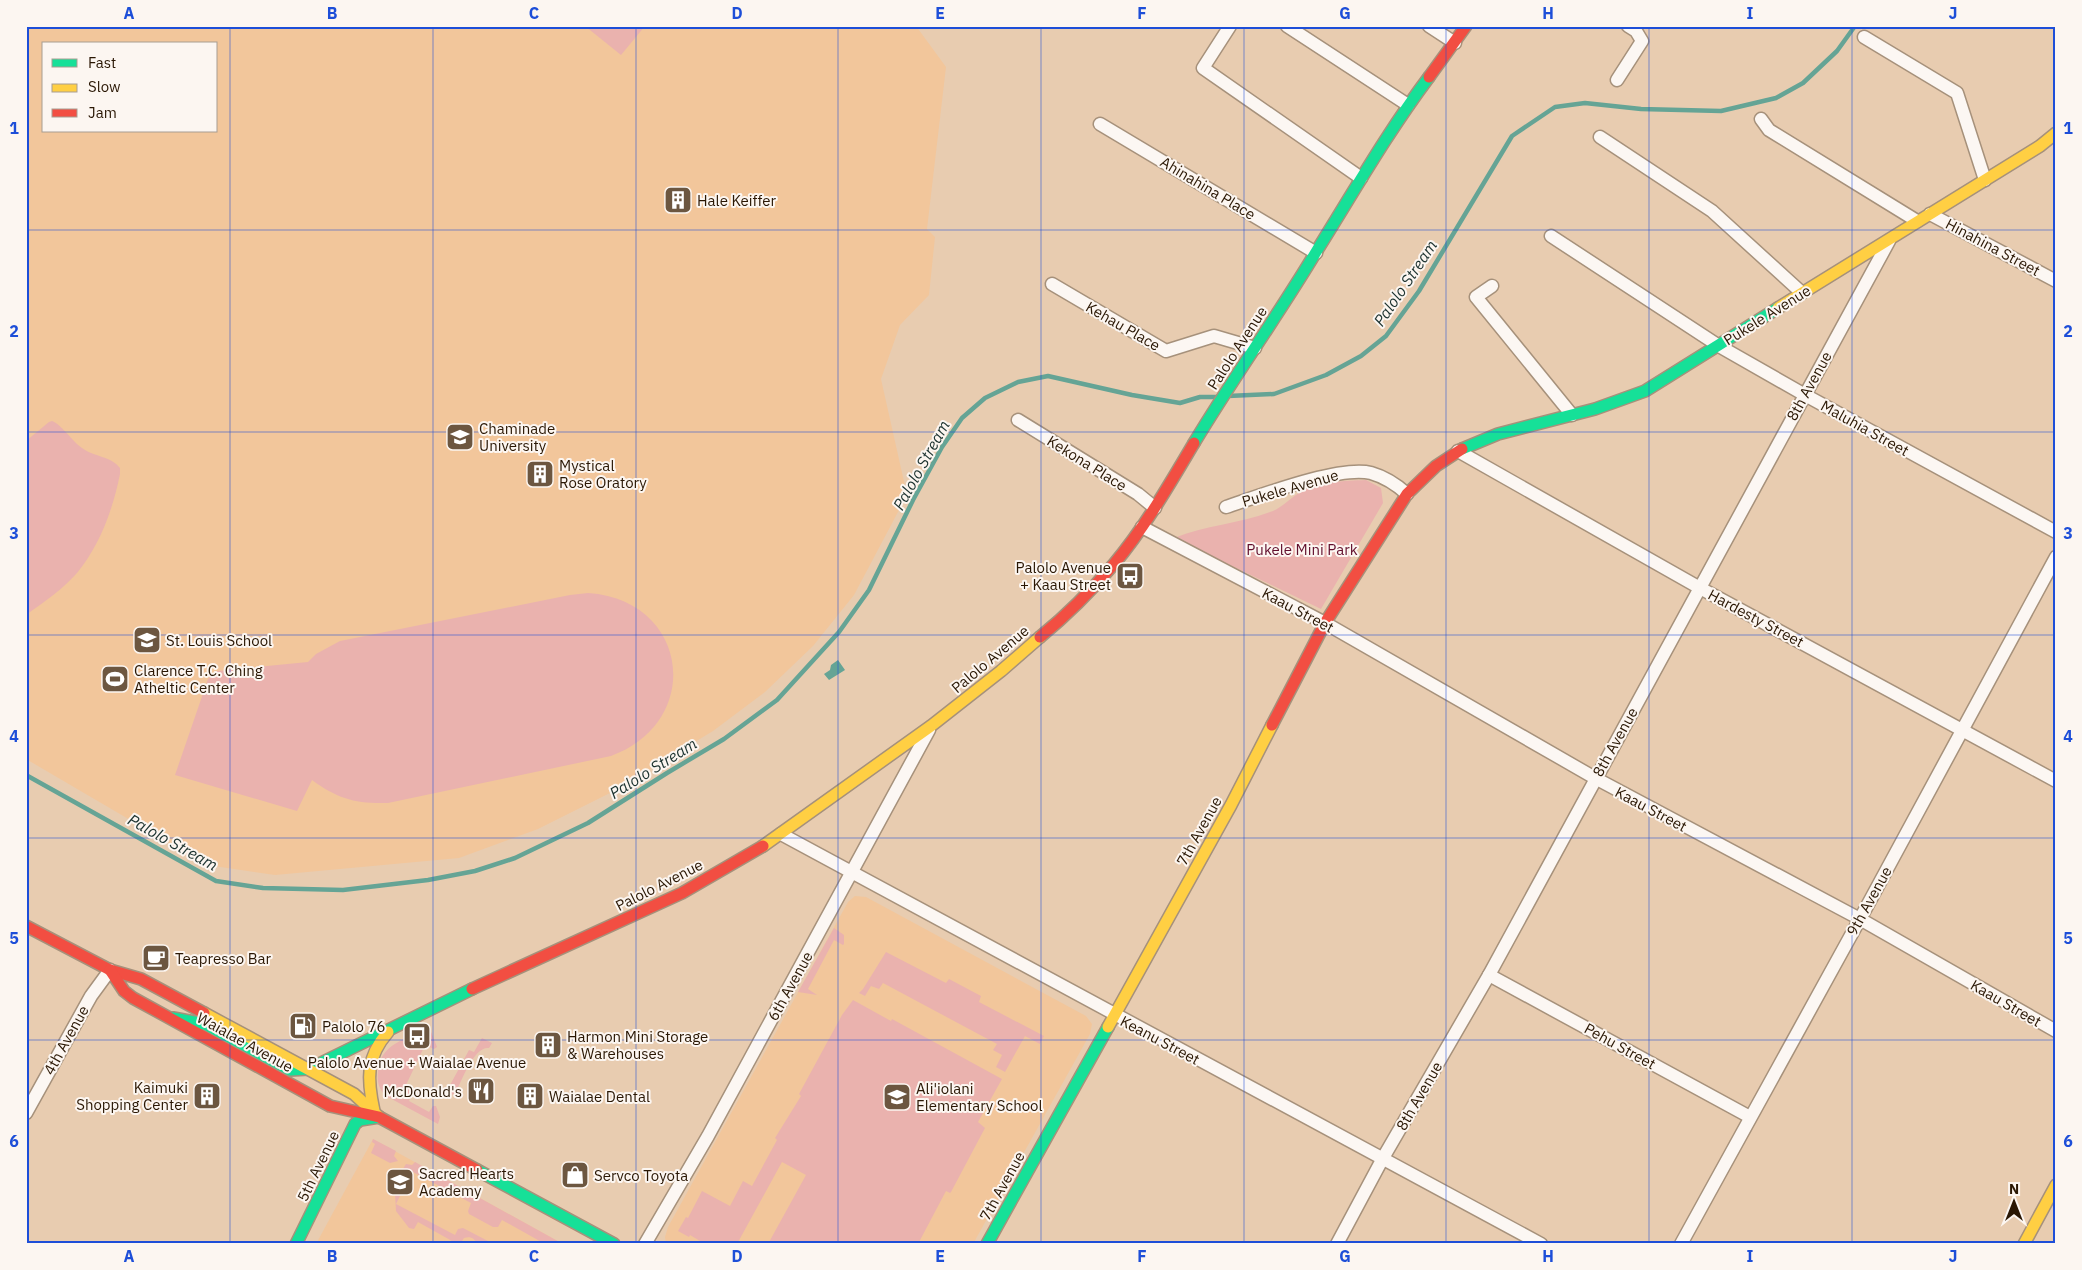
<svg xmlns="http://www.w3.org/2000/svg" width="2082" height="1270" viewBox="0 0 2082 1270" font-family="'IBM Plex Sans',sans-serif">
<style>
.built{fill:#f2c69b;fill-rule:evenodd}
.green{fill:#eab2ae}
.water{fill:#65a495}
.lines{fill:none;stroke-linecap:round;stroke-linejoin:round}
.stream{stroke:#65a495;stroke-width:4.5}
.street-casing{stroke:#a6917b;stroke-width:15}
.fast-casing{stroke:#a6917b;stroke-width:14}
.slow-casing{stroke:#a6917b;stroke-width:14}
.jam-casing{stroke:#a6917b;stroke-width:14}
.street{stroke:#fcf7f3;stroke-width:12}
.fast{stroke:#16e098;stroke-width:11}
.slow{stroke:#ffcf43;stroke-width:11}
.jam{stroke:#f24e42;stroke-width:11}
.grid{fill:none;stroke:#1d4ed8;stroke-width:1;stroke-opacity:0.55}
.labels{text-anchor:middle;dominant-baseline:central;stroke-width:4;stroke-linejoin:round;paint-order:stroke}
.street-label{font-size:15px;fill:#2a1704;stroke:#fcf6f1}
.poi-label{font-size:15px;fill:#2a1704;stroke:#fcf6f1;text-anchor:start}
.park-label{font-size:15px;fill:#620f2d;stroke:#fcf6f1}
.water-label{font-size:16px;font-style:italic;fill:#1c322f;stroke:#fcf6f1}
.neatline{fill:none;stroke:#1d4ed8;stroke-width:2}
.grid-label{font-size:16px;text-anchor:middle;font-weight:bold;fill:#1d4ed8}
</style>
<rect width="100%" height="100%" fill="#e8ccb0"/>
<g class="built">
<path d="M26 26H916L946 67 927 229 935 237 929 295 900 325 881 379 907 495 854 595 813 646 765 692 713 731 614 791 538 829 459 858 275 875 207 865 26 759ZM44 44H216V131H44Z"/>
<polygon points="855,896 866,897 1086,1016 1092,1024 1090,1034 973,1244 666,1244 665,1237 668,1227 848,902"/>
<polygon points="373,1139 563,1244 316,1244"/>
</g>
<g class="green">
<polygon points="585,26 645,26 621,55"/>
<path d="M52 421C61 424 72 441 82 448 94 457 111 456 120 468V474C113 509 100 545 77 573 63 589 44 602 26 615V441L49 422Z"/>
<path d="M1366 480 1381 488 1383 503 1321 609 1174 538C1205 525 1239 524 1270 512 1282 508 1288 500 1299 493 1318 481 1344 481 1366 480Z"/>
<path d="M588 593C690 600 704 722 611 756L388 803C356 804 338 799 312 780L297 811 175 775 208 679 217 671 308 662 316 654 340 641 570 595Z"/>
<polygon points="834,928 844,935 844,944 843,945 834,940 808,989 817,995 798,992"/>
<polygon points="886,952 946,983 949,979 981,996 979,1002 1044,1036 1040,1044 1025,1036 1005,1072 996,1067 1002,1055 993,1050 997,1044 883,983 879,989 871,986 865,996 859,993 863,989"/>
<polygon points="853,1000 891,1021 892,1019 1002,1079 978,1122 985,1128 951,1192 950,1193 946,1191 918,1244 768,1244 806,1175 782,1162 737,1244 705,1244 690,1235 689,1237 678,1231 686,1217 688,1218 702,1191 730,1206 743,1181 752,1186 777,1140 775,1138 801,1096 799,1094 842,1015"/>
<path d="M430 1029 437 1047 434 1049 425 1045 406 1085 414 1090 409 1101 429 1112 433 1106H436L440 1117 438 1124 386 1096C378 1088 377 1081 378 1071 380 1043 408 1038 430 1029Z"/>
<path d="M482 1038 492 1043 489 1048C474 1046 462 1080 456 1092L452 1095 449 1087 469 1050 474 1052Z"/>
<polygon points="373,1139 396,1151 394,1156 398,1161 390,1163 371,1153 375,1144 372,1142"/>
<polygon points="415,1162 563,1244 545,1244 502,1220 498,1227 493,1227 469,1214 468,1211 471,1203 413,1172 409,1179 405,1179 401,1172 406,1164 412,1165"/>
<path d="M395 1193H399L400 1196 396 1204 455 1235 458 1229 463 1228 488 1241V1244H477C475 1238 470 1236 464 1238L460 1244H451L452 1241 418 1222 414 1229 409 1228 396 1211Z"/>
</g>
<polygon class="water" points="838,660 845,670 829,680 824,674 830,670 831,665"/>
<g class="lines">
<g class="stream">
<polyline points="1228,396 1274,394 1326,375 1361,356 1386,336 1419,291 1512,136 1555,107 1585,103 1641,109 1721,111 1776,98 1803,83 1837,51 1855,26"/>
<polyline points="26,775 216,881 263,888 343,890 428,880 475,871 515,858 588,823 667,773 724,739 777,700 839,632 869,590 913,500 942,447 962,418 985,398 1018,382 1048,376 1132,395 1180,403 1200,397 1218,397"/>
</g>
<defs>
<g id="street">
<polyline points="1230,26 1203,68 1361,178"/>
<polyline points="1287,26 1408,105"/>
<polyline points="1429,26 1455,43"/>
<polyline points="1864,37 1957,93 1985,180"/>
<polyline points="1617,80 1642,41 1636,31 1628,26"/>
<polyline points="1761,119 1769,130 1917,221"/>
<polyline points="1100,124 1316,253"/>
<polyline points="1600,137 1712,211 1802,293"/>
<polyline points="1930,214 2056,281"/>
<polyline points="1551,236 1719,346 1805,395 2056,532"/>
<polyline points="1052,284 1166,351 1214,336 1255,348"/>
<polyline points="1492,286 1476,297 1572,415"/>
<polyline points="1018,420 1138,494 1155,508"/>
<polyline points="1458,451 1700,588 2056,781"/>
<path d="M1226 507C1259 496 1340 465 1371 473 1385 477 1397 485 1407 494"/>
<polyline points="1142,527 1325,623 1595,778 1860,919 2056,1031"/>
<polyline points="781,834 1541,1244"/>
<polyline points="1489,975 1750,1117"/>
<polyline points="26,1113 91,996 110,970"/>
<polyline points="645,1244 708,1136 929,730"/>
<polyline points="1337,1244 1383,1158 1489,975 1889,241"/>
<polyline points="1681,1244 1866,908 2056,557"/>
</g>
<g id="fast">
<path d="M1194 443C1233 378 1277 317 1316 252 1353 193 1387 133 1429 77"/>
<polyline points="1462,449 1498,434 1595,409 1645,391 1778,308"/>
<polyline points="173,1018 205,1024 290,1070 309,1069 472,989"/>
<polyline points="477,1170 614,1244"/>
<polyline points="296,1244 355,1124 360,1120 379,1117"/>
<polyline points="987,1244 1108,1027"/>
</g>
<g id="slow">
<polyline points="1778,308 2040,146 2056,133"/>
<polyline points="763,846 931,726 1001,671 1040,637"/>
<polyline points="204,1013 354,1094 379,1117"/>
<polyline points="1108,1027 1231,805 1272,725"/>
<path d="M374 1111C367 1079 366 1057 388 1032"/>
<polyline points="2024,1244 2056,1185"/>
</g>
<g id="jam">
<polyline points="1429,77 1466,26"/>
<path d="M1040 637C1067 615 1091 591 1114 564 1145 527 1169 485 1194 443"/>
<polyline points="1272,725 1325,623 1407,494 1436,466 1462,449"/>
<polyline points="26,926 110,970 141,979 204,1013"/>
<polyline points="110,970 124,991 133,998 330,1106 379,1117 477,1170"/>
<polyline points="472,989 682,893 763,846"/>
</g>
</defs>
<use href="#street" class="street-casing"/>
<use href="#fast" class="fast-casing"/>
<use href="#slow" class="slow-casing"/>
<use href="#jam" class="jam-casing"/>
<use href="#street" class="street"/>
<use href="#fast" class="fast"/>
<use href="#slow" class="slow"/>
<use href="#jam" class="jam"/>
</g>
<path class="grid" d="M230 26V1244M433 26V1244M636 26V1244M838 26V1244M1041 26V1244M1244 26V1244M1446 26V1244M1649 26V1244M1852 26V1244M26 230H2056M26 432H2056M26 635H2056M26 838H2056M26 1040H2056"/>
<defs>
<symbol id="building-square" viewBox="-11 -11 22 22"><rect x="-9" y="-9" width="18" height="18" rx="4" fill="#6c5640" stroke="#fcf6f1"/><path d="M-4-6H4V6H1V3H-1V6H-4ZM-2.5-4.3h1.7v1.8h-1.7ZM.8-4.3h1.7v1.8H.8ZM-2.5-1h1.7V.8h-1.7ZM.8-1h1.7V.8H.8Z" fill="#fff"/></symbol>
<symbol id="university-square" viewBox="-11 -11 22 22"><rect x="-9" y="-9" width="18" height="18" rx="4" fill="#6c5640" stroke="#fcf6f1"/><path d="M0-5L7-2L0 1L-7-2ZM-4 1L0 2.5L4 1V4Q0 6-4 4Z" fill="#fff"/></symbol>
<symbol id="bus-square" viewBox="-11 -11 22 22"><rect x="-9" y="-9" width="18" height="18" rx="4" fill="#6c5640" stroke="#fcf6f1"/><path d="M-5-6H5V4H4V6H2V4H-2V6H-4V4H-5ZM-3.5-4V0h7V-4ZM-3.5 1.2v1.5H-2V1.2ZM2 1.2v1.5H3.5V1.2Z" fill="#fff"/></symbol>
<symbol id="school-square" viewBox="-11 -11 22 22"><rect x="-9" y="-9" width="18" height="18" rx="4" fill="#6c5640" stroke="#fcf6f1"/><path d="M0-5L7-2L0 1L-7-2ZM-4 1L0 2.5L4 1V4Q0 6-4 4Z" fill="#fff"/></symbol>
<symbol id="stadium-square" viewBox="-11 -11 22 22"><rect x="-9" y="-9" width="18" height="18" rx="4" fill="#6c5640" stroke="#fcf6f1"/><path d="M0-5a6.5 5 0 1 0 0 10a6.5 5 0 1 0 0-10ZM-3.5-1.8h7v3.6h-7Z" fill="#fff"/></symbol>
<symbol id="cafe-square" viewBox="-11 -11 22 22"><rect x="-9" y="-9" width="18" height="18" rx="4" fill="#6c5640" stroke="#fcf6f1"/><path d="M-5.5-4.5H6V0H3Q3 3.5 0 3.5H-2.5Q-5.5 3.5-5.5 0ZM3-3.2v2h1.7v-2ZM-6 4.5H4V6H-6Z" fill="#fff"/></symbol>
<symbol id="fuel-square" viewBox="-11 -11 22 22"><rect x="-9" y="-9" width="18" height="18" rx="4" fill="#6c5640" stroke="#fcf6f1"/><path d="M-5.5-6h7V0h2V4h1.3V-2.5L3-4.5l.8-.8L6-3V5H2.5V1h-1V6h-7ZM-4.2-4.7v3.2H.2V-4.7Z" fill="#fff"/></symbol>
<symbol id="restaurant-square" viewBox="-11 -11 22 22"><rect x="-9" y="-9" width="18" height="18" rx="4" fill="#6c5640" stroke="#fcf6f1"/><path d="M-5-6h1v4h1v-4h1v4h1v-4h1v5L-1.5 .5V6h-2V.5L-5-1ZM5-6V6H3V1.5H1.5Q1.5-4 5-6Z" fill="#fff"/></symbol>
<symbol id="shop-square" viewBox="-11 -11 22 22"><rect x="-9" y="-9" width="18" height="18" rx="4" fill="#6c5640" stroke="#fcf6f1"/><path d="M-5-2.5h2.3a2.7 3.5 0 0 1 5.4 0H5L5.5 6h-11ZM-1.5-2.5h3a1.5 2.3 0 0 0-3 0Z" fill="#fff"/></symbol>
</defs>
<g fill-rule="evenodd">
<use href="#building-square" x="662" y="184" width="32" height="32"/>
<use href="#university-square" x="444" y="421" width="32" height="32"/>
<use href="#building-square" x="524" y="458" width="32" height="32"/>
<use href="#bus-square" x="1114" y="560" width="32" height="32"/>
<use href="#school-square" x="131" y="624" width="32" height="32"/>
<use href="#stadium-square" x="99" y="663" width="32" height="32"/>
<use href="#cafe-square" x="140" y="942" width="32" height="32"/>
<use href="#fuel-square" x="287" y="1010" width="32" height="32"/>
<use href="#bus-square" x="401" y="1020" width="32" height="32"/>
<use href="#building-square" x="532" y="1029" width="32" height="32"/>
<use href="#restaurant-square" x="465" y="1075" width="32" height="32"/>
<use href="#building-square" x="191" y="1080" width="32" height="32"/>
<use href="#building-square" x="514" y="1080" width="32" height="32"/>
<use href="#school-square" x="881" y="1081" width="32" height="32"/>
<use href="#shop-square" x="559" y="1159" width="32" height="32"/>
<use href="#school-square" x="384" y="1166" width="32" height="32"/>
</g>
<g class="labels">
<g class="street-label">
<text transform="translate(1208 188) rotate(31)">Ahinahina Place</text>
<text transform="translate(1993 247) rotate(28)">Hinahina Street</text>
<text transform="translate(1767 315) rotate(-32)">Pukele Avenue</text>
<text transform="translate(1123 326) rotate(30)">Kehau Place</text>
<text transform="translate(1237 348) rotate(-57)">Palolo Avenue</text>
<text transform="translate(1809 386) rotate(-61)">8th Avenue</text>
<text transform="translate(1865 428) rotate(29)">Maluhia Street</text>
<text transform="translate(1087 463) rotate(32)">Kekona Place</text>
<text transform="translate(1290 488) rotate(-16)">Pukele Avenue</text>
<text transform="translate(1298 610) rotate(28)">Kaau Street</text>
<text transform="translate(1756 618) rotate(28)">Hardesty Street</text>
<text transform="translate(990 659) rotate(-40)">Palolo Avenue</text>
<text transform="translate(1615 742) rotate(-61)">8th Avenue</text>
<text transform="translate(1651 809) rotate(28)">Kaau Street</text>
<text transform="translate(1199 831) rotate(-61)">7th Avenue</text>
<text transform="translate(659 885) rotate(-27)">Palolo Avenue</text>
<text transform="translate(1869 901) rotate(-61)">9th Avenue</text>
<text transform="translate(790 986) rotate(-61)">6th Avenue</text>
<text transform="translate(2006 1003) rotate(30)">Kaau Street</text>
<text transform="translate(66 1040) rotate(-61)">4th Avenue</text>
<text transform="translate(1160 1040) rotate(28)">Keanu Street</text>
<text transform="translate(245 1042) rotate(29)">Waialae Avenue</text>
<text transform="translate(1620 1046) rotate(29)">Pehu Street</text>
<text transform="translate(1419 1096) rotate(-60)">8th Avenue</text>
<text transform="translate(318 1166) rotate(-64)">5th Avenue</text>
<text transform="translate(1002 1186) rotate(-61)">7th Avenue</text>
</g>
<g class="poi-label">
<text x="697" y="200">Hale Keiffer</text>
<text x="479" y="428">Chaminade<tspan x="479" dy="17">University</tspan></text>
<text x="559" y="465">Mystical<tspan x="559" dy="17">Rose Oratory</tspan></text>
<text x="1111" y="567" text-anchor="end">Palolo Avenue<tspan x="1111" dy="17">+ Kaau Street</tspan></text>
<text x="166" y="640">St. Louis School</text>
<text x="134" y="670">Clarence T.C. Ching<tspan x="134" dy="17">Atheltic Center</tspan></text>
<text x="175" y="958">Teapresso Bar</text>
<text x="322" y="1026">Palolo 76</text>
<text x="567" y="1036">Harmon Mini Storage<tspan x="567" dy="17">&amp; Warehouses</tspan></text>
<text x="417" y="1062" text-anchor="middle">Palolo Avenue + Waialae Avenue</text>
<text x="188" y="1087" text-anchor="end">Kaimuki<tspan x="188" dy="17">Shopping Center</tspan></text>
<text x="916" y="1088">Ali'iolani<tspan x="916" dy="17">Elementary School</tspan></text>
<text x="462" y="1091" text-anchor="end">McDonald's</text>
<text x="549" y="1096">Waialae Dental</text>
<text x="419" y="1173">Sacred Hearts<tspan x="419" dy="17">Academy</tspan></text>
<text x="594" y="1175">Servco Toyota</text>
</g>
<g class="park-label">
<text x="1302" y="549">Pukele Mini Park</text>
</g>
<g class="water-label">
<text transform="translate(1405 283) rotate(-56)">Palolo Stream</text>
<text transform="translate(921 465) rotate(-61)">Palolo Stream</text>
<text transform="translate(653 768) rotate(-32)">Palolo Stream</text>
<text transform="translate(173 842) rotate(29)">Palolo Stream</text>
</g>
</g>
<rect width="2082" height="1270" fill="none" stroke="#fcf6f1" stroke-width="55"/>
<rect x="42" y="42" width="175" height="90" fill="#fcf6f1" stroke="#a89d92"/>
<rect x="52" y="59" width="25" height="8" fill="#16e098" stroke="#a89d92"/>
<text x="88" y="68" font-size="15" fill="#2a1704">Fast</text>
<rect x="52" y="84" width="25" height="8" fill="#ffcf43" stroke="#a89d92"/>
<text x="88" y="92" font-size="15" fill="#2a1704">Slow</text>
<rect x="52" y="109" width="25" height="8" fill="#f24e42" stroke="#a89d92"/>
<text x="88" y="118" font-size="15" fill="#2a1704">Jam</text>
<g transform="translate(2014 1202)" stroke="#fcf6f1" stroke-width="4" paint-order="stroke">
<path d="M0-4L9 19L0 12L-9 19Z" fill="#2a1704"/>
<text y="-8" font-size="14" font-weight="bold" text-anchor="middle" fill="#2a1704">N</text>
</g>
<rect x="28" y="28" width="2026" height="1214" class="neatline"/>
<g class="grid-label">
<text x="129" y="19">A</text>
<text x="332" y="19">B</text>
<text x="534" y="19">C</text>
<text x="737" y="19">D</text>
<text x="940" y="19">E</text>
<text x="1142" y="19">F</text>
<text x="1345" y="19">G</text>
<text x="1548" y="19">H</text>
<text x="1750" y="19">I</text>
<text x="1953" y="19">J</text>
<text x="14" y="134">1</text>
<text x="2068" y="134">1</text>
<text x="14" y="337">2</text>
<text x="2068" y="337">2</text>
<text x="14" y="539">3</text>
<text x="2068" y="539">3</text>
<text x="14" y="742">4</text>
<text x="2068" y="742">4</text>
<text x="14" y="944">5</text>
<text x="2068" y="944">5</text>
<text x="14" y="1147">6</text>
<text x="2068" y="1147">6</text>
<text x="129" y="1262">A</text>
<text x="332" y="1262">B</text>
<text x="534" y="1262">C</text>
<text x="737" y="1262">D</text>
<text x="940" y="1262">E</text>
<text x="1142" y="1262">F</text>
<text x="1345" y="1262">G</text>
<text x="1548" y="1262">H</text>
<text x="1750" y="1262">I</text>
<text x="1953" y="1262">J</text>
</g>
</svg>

* * * *

▶ Problem requirements
Check every line above for the string "lines", and copy the ones that have it.

▶ Response area
.lines{fill:none;stroke-linecap:round;stroke-linejoin:round}
<g class="lines">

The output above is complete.